Aynı eylemleri yaparak farklı bir sonuç beklemeye “stupy” aptallık diyoruz. Biz bunu sık sık yapıyoruz. Hepimizin düştüğü bir durum bu. Türk futbolunun hikayesi aslında “stupy” aptallık hikayesi. Bunu açık açık söyleyelim. Bu sonuç bile bile lades gibi. Bu yöntemlerle kalıcı bir başarı edilemeyeceği, bir futbol ülkesine dönüşemeyeceği, dünyada saygı duyulası bir hikaye yazılamayacağı, çok net. Fakat biz birbirimizle uğraşmayı yeğliyoruz. Niye? Çünkü bizim yöneticiler bütün varoluşlarını, kurumla olan ilişkilerini, kendi görev sınırları üzerinden konuşuyorlar. Benden sonrası tufan. Herkes yaşadığı çağın yıldızı olmak istiyor. Aslında kale arkasında top toplayan çocuk da yıldız olmak istiyor, kameralarda kendini göstermek istiyor. O çocuğunki masum bir yıldız olma isteğidir. Bunu anlarsın. Fakat kulüpleri idare eden adamların, yöneticilerin milyar dolarlık borç altında  (ödenebilir borçlar olmaktan çoktan çıkmış ) popülerlik hevesleri nedir? TFF’de olanlar sadece  izliyor. Sonuçta TFF’ de bu oyunun bir parçası. Biz neyseki TFF’miz de hakemimiz de yöneticimiz de o kalecimiz de o antrenörümüz de o… Hepimiz kabul edilmiş bir vasata kendimizi mahkum etmişiz.  İçeriden bakınca bu vasatı, muhteşem   gibi algılıyoruz fakat dışarıdan bakınca hiçbir saygınlığı yok. Saygınlık kazanacağına dair de herhangi işaret vermiyor futbolumuz.

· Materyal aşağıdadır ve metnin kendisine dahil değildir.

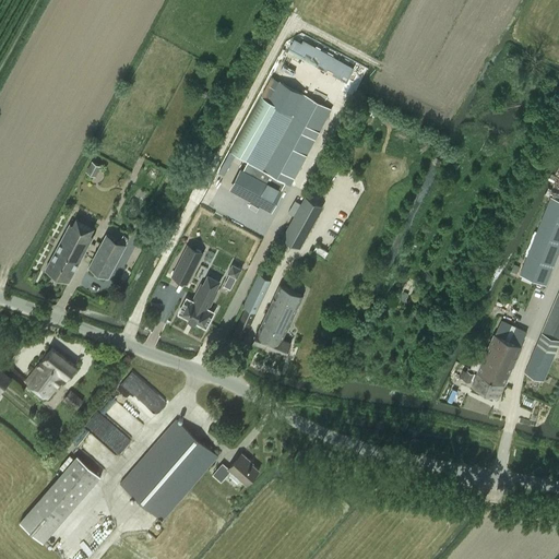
[(349,80),(357,64),(305,38),(297,54),(349,80)]
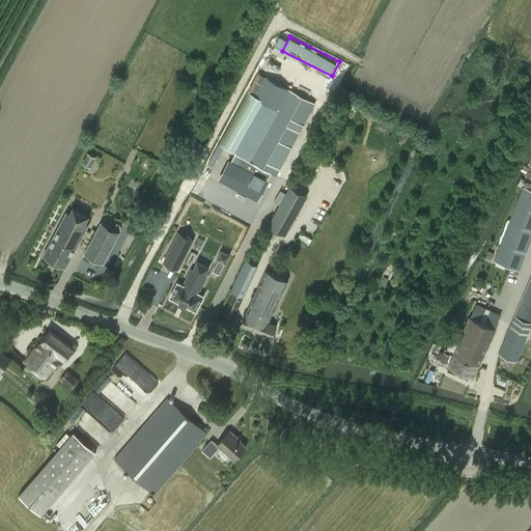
[(260,101),(217,184),(262,207),(316,105),(289,89),(278,111),(260,101)]
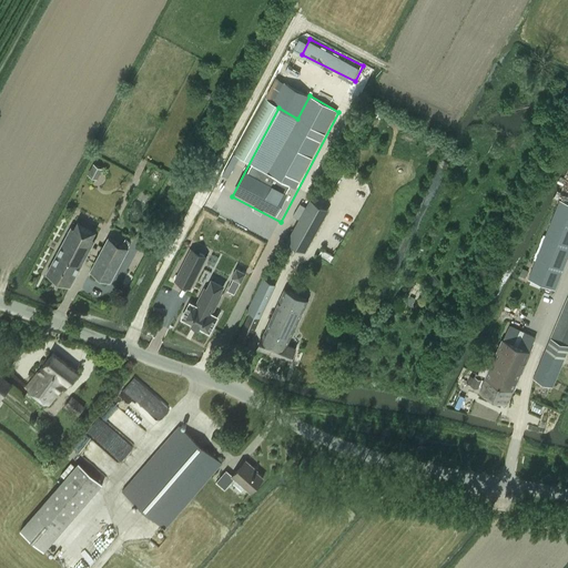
[(92,164),(88,174),(97,179),(101,169),(92,164)]
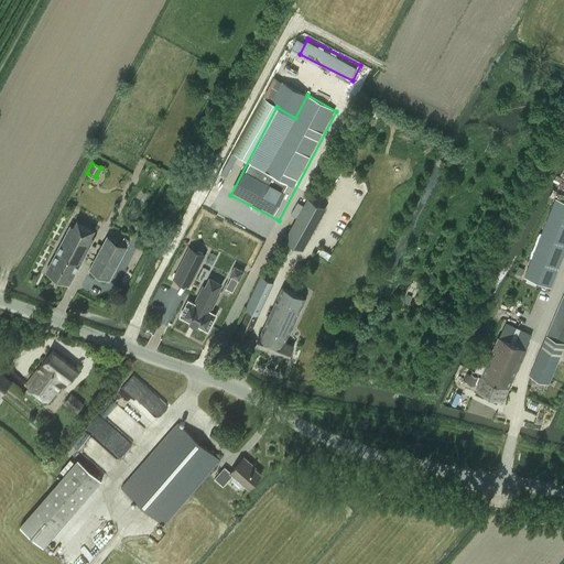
[(563,253),(563,202),(556,198),(524,277),(551,288),(563,253)]
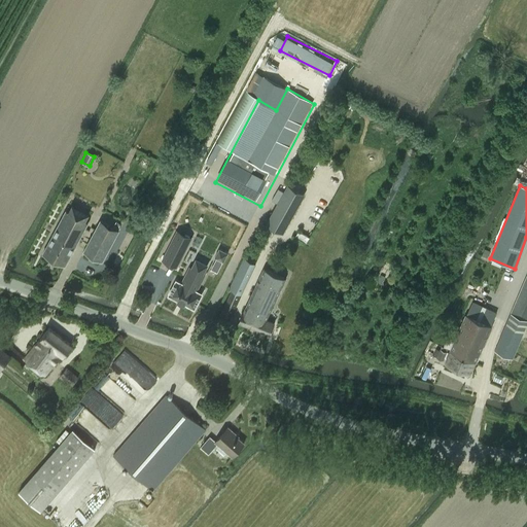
[(283,234),(302,199),(285,189),(266,224),(283,234)]
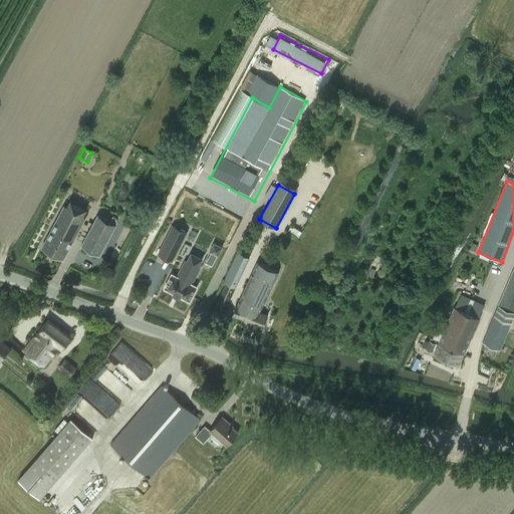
[(63,259),(86,216),(65,205),(42,247),(63,259)]
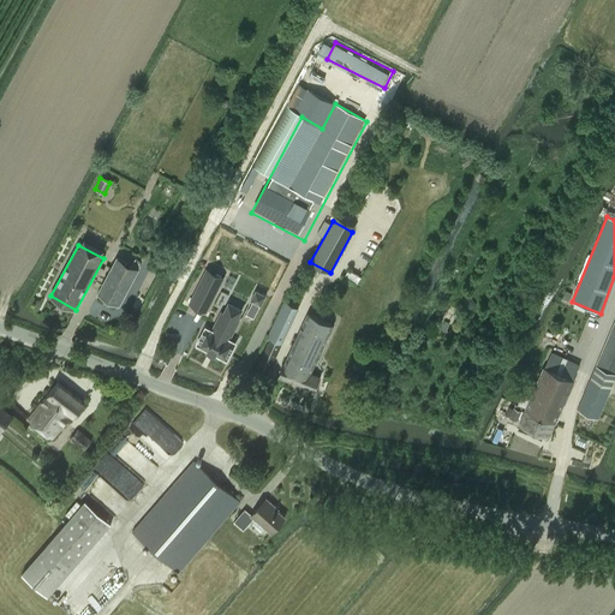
[(216,245),(208,258),(222,267),(230,254),(216,245)]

Yaa dün işte oyun oynanıyor. Bir takımın taraftarı, öbür takımın oyuncusuna -bilerek- “Oynamadın, şike yaptın, ona yattın…” Ya böyle bir futbol kültürü olur  mu? Bu futbol kültürü değil; vasatın hegemonyasıdır. Hepimiz bilerek ya da bilmeyerek bu kültüre hizmet ediyoruz. Kötünün ağacını sürüyoruz, onu büyütüyoruz. Buradan nasıl çıkılır peki? Herkes bir kez kendi evinin önüne bakacak, bir arınma ihtiyacı duyacak. Karşındaki insanın şike yapabileceğine inanıyorsan, ima ediyorsan demek ki sen de yapmaya müsaitsin. Önce kendine bakacaksın. Kişi kendinden bilir işi. Bu suçlamalardan kendimizi kurtarmamız gerekiyor. Önemli olan şu: Türkiye’de de futbol oynandığına dair bir işaret fişeğini, evrensel futbol arenasına gönderebilme inancımız ve irademiz var mı? Demek ki yok. Biz Türkiye liginde şampiyon olmayı başarıların en büyüğü olarak görüyoruz. Bu da bizim küçük dünyamız işte. Bu küçük dünyadan büyük hikayeler çıkmayacak.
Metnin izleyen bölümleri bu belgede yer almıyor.